Don't use business money to pay personal expenses or move money back and forth between your business and personal accounts. The court will presume that if the company can pay your personal expenses, then you can personally pay the company's debts.
Make sure you open a separate business checking account for the company. All business expenses and income must flow through this account. Only business expenses should be paid from this account and only business income should be deposited.
When you want "personal" money out of your business, you need to pay yourself a salary, dividend, or a profit distribution--all of which should be properly documented.
Do Stay Within Your Purpose
Most LLC's have a purpose defined in their Articles of Organization. This may be as broad as "general business purposes" or as narrow as "family cabin ownership." It is important to know your company's purpose and operate within it. If the business conducts actions that do not fall within the Company's stated purpose, the liability limitations for Members can be reduced or lost.

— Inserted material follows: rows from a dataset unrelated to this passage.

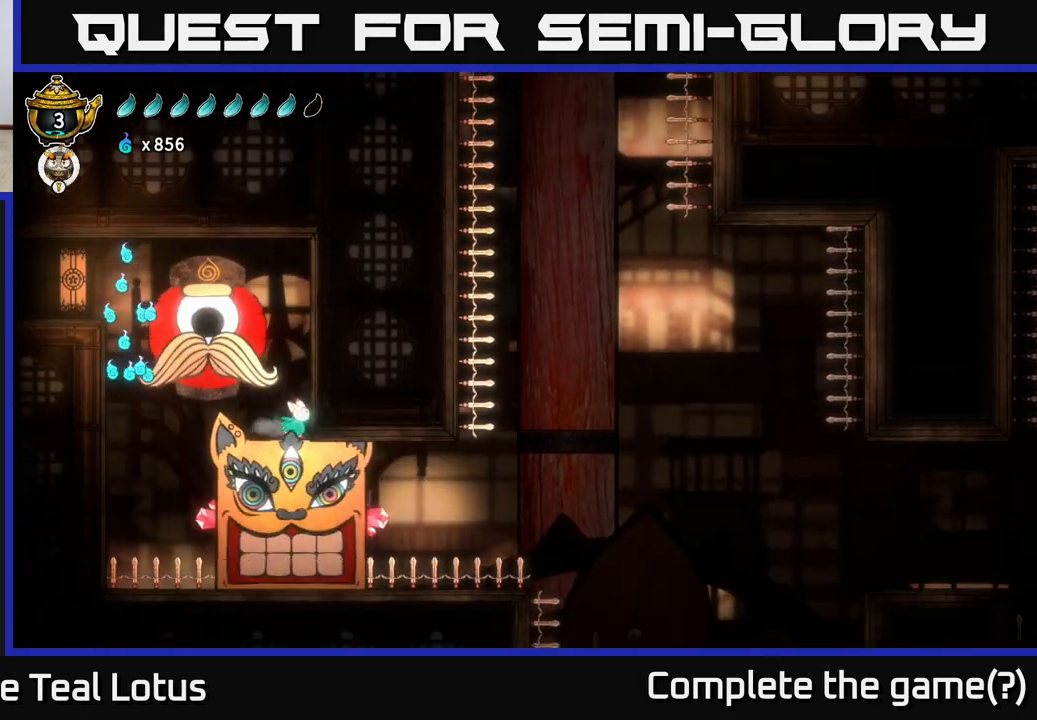
{"buttons": ["X"], "left_stick": "left", "right_stick": "center", "events": [[17, "A", "down"], [17, "left_stick", "left"], [200, "X", "down"], [333, "X", "up"], [367, "A", "up"], [450, "X", "down"]]}
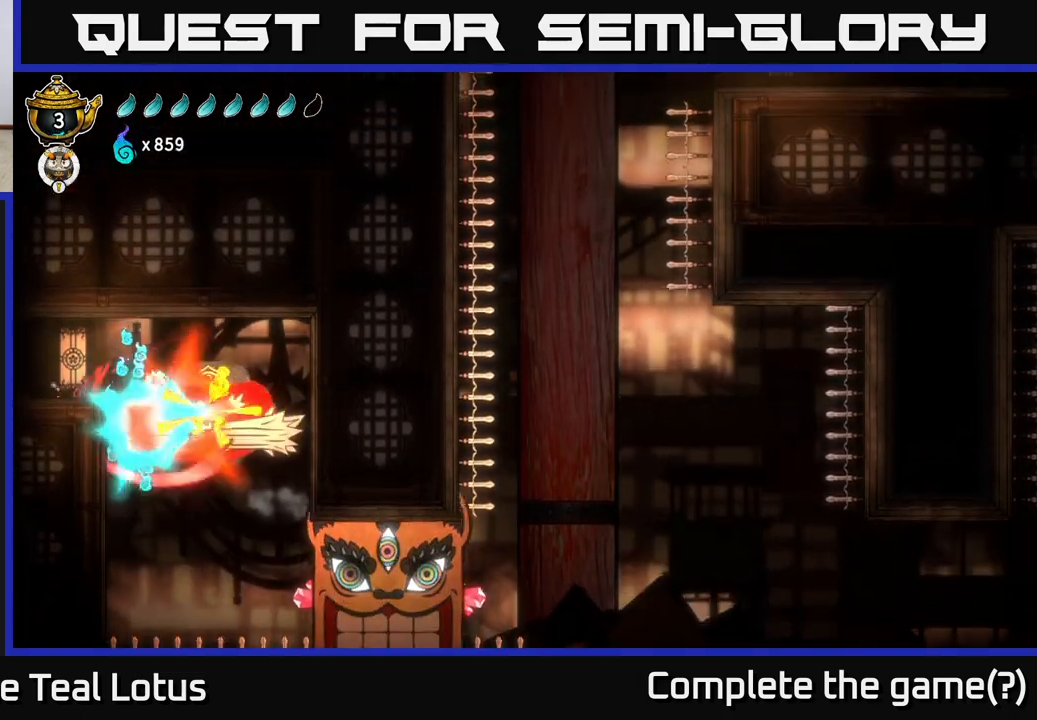
{"buttons": ["A"], "left_stick": "right", "right_stick": "center", "events": [[100, "X", "up"], [433, "left_stick", "center"], [483, "A", "down"], [500, "left_stick", "right"]]}
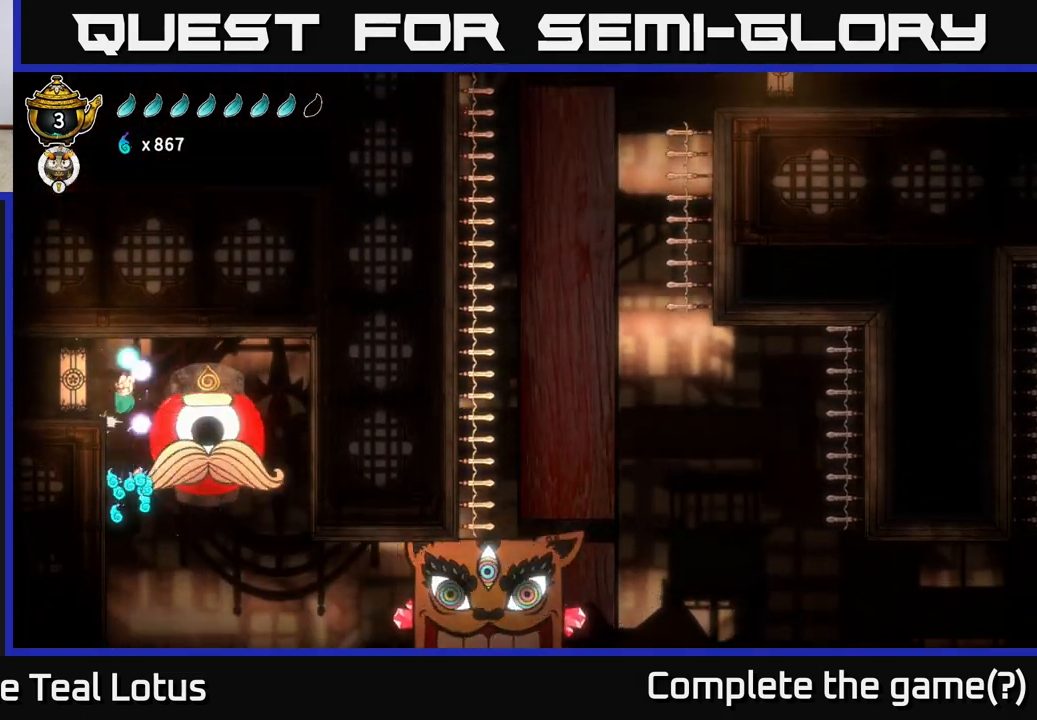
{"buttons": [], "left_stick": "center", "right_stick": "center", "events": [[83, "A", "up"], [200, "left_stick", "left"], [317, "left_stick", "center"]]}
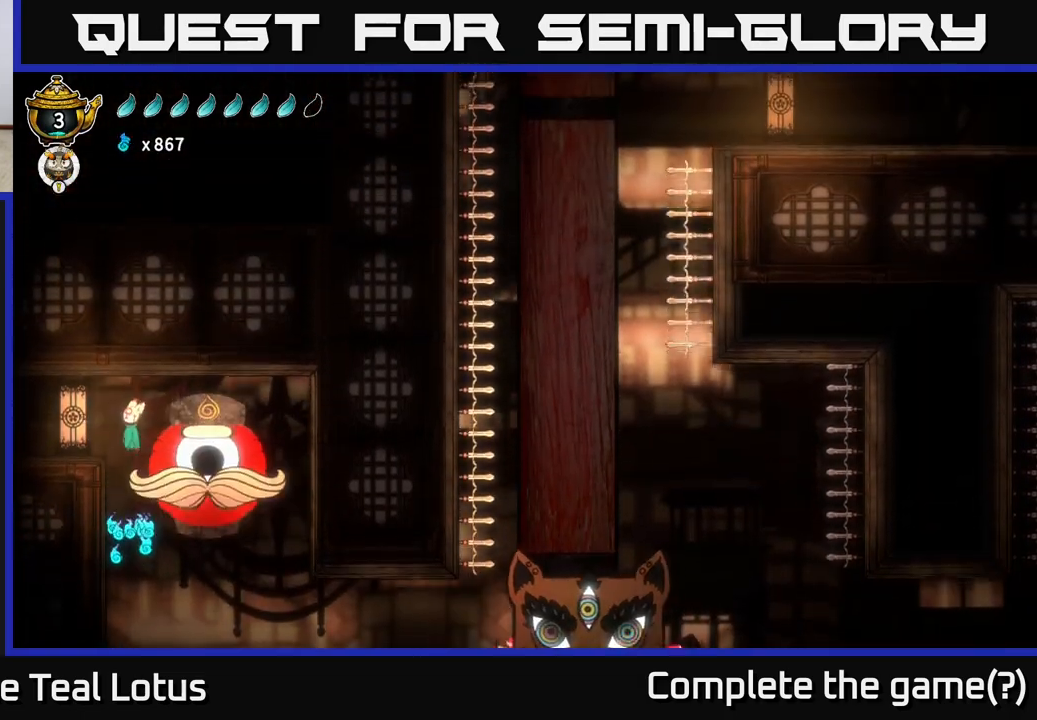
{"buttons": [], "left_stick": "left", "right_stick": "center", "events": [[233, "left_stick", "left"]]}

Do Observe Record Keeping Formalities
LLC's are required to maintain records and make annual filings as a normal part of business. Keep your LLC in good standing by filing an annual renewal with the Secretary of State's office. This is a one-page form that the Secretary of State sends to the company's registered address every year. It's quick (less than 5 minutes), simple to complete, and it's free.
Also be sure to follow any requirements for records, meetings, or other formalities required by the company's Bylaws and/or Member Control Agreement. Keep employment records for at least 3 years and tax records (including receipts, financial records, and other important documents) for at least 7 years.
Do Make Sure Your Company is Adequately Capitalized
Don't let your company be just an empty shell. If your company has no value to offer to creditors, a judge would be more likely to allow access to your personal assets. Having a liability insurance policy for the company is the easiest way to capitalize, but assets and funds held in the name of the Business also qualify.